# Shimano MW80's ROCK!!!



## ecub (Sep 3, 2011)

I wore my Shimano MW80 winter boots for the first time out in the field today. I wore them before, but it's only in the city streets, no rain. My Salsa Mukluk2 just arrived, so I decided to bike through some ATV trails. They were wooded trails, with some open fields, with deep ruts, some filled with water. I got stuck in one rut and was forced to plant my foot down in the water. The water was almost ankle deep. The first thing I was thinking is "Great, now my feet are going to be soaked". I was surprised they weren't. The picture below shows me in a puddle, but the one I stepped in was allot deeper...










I continued through the trails and decided to ride through another water filled rut. It didn't appear deep and I was able to peddle through it. Not until did I get in the middle, did I realize that it was really deep.
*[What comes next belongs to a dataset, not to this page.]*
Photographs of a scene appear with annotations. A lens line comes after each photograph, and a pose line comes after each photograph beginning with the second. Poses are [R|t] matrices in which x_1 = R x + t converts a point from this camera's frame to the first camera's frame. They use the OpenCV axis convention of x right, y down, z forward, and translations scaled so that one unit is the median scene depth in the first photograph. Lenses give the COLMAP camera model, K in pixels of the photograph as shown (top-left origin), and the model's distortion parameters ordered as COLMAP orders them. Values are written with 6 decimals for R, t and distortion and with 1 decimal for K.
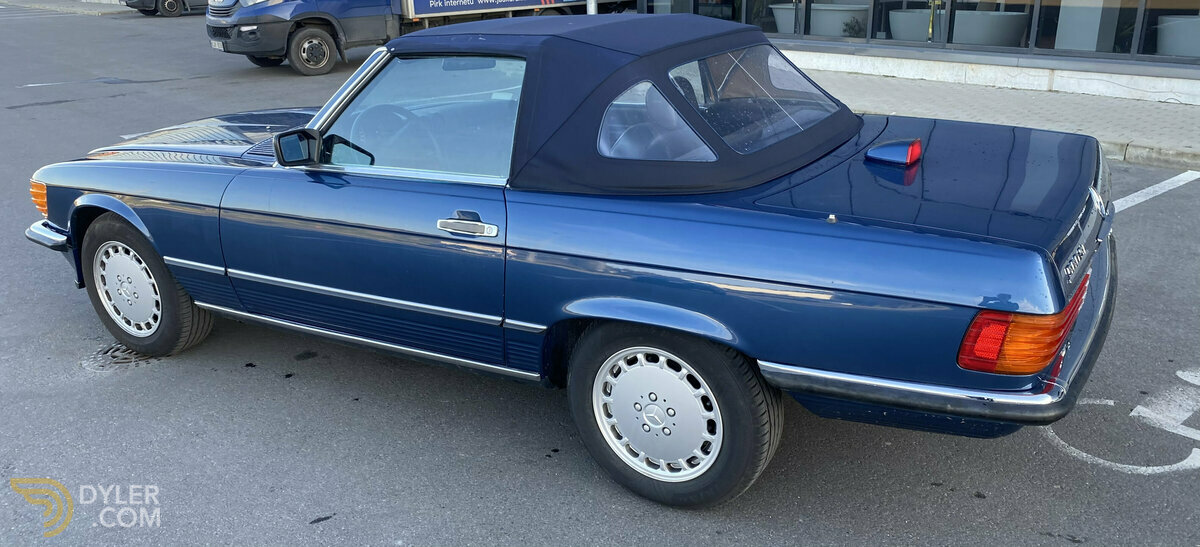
lens RADIAL K [[808.9, 0, 632.1], [0, 808.9, 254.8], [0, 0, 1]] dist [0.051869, -0.059478]
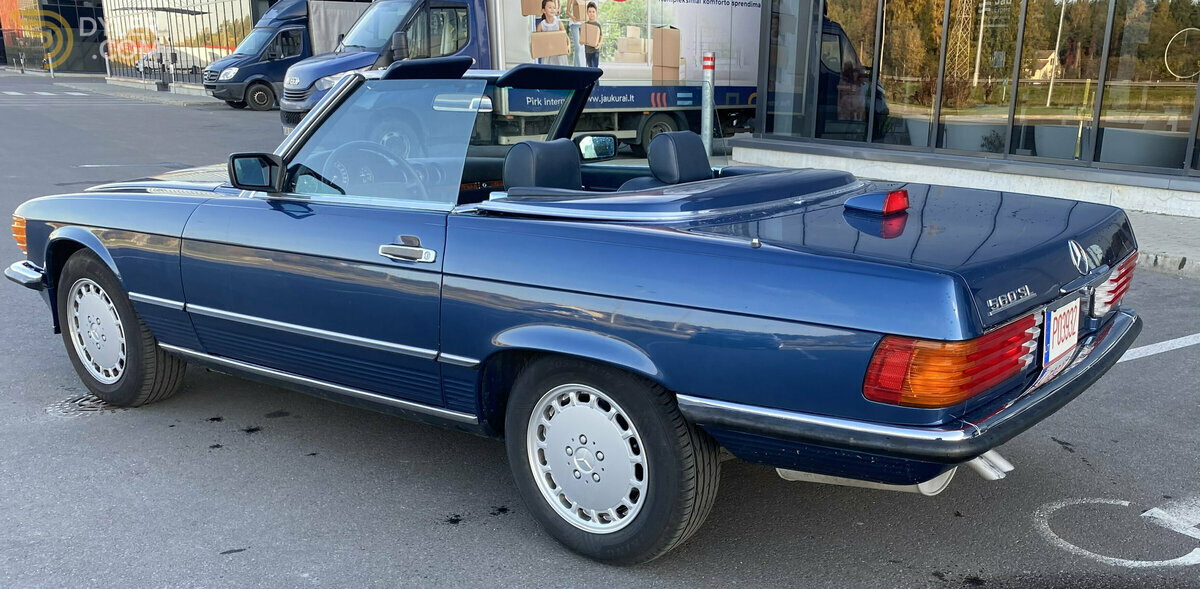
lens RADIAL K [[930.1, 0, 721.0], [0, 930.1, 383.0], [0, 0, 1]] dist [0.045786, -0.059973]
pose [[0.997259, 0.057822, -0.046158, 0.219119], [-0.058950, 0.997985, -0.023468, 0.120072], [0.044708, 0.026125, 0.998658, -0.066138]]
I realize that if I stop, I would be completly soaked from the knees down, so I continued to peddle through it. Surprisingly, I made it through. My shoes were completely submerged under water, past the ankle. I did feel a little water up by the ankle, but it stopped there. My socks wasn't even soaked.

The following photo shows how deep the bike can get. Unfortunately, where I rode through was deeper...










I did wear my Pearl iZumi ELITE Barrier WxB Convertible pants over my PI P.R.O Softshell Cycle bib tights so I was warm and water proof.

So if you're looking for waterproof winter cycling shoes, the Shimano MW80's are an excellent thoice. I'm sure the newer Shimano MW81's have the same waterproof protection.


----------



## Stumpjumpy (Sep 7, 2011)

Nice.

I have a set of the 81's and can report similar hapiness. Dry feet are mandatory in cold weather. Gore-Tex is a wonderful thing.


----------



## Fastcars12 (Mar 27, 2011)

I am assuming that these shoes are insulated as well. What kind (Thinsulate or other?) and how much (40, 100, 200 grams?). I am looking for some winter riding shoes as my feet are freezing even though there isn't too much snow yet. How crazy is it to not have snow this time of year in CNY? It's the longest it's been clear that I can remember, but still pretty cold. And that's a killer looking bike. I hope we get a ride review once you've had it in some snow for a while.


----------



## faca (Apr 5, 2012)

hello
I need you help, my bare foot length is 26 cm which size my I order, thanks


----------



## .40AET (Jun 7, 2007)

I've had a pair for 5 years and they're still going strong. One of the best investments that I've made for riding. I'm looking forward to the new design when mine get replaced.


----------



## NYrr496 (Sep 10, 2008)

I can't join in on the love. Shimano only makes them up to size 48.


----------